● **Text to read**
:::::

4.1.2 Stationary foreground object detection

In video surveillance, moving objects are detected easily by using several background techniques because these techniques consider only moving objects as a foreground object. Therefore, whenever a new object arrives in a video and become static; after some time, it is absorbed in the background. To detect the stationary object from surveillance video, basically different approaches have been applied to extract the static object.

Dual background approach with dual learning rate

In first method, several authors used different background subtraction techniques with dual background approach with different learning rate to extract the two foreground objects for detecting the stationary objects of the video. Porikli et al. [89] proposed a system which uses dual foreground extraction from dual background modeling techniques. Therefore, a short-term and long-term background models are created with different learning rates. Through this way, authors were able to control fastest static objects amalgamation by the background models and detect those groups of pixels classified as background by the short-term but not by the long-term background model. Dual background modeling technique has been used to detect the abandoned object by several researchers in [4, 23, 60, 61, 89, 93]. A weakness of this method is the high false alarm rate, which is typically caused by imperfect background subtraction resulting from a ghost effect stationary people, and crowded scenes. Sometimes, temporarily static objects may also get absorbed by the long-term background model after a given time based on its learning. The dual backgrounds are constructed by sampling the input video at different frame rates i.e. short-term and long-term events. This technique, however, is difficult to set appropriate parameters to sample the input video for different applications, and has no mechanism to decide whether a persistent foreground blob corresponds to an abandoned object or a removed object.

:::::

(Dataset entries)
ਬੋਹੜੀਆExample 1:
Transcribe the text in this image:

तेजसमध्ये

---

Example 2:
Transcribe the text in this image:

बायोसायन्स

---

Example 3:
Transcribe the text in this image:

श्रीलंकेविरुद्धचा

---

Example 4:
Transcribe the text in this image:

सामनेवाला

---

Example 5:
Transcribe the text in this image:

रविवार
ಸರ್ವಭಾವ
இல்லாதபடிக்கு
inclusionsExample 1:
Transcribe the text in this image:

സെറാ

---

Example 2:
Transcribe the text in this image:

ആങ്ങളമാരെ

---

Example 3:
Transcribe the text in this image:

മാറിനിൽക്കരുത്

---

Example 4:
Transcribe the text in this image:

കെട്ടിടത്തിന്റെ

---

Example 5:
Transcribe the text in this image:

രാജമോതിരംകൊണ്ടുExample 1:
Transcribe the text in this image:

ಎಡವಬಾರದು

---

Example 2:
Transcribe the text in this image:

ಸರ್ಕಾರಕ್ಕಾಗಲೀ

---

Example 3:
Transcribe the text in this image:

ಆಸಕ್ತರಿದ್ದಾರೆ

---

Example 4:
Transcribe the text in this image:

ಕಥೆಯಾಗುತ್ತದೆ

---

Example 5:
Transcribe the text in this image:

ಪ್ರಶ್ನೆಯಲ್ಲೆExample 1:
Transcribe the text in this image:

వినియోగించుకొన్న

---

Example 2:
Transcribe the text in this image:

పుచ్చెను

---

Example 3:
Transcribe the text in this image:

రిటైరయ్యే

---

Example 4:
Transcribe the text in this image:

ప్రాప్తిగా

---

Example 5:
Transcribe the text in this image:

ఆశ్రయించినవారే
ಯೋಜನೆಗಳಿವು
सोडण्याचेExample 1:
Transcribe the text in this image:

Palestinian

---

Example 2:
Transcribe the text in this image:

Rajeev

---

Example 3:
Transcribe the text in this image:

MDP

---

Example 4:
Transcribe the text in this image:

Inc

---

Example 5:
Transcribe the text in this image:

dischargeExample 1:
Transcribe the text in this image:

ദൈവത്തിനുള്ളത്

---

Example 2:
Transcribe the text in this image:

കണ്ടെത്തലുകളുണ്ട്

:::::

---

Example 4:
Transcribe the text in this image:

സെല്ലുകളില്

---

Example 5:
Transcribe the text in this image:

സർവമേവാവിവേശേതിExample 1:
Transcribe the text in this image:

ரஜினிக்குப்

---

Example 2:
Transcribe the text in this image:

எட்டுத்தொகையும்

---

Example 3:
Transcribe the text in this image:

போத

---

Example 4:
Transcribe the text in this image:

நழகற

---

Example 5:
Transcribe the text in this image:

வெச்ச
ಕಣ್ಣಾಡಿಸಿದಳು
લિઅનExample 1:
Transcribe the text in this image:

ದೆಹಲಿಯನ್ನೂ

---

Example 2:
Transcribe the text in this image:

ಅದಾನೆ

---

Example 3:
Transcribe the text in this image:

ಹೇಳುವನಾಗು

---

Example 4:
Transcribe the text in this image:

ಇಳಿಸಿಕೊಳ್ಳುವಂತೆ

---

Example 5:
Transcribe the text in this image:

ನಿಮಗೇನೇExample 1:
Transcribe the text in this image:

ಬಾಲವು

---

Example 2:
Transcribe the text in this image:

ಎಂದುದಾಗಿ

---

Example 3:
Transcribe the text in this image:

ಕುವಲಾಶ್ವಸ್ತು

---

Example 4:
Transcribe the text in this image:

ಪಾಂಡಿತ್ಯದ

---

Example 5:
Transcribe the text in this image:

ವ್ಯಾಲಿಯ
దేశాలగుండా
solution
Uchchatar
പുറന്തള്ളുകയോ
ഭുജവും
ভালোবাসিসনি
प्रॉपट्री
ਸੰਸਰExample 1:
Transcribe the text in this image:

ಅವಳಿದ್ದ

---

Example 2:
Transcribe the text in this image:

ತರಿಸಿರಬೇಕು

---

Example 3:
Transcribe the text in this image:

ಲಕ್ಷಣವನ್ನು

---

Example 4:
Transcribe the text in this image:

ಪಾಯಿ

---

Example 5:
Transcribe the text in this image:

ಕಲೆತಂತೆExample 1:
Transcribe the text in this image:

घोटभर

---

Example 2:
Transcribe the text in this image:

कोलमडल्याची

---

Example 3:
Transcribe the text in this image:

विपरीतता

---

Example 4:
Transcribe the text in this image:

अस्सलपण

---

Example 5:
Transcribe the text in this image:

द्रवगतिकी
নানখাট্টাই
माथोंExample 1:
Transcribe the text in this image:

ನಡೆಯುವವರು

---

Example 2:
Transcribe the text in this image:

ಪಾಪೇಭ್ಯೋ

:::::

● **Aim A**
In the text on stationary object detection, what weakness of the dual background method is typically caused by imperfect background subtraction?
● **Aim B**
Decide whether each statement agrees with the text on stationary object detection, and support each yes or no with the deciding words quoted from it. (i) Porikli et al. built their short-term and long-term background models with the same learning rate. (ii) The dual backgrounds are built by sampling the input video at different frame rates. (iii) The dual background technique has a mechanism to decide whether a persistent foreground blob is an abandoned object or a removed object.
● **Aim C**
Reproduce the part of the text on stationary object detection starting with "4.1.2 Stationary foreground" and going on through "the static object.".

● **Exercise answer A**
A high false alarm rate.

● **Exercise answer B**
(i) No: "a short-term and long-term background models are created with different learning rates"
(ii) Yes: "The dual backgrounds are constructed by sampling the input video at different frame rates"
(iii) No: "has no mechanism to decide whether a persistent foreground blob corresponds to an abandoned object or a removed object"

● **Exercise answer C**
4.1.2 Stationary foreground object detection

In video surveillance, moving objects are detected easily by using several background techniques because these techniques consider only moving objects as a foreground object. Therefore, whenever a new object arrives in a video and become static; after some time, it is absorbed in the background. To detect the stationary object from surveillance video, basically different approaches have been applied to extract the static object.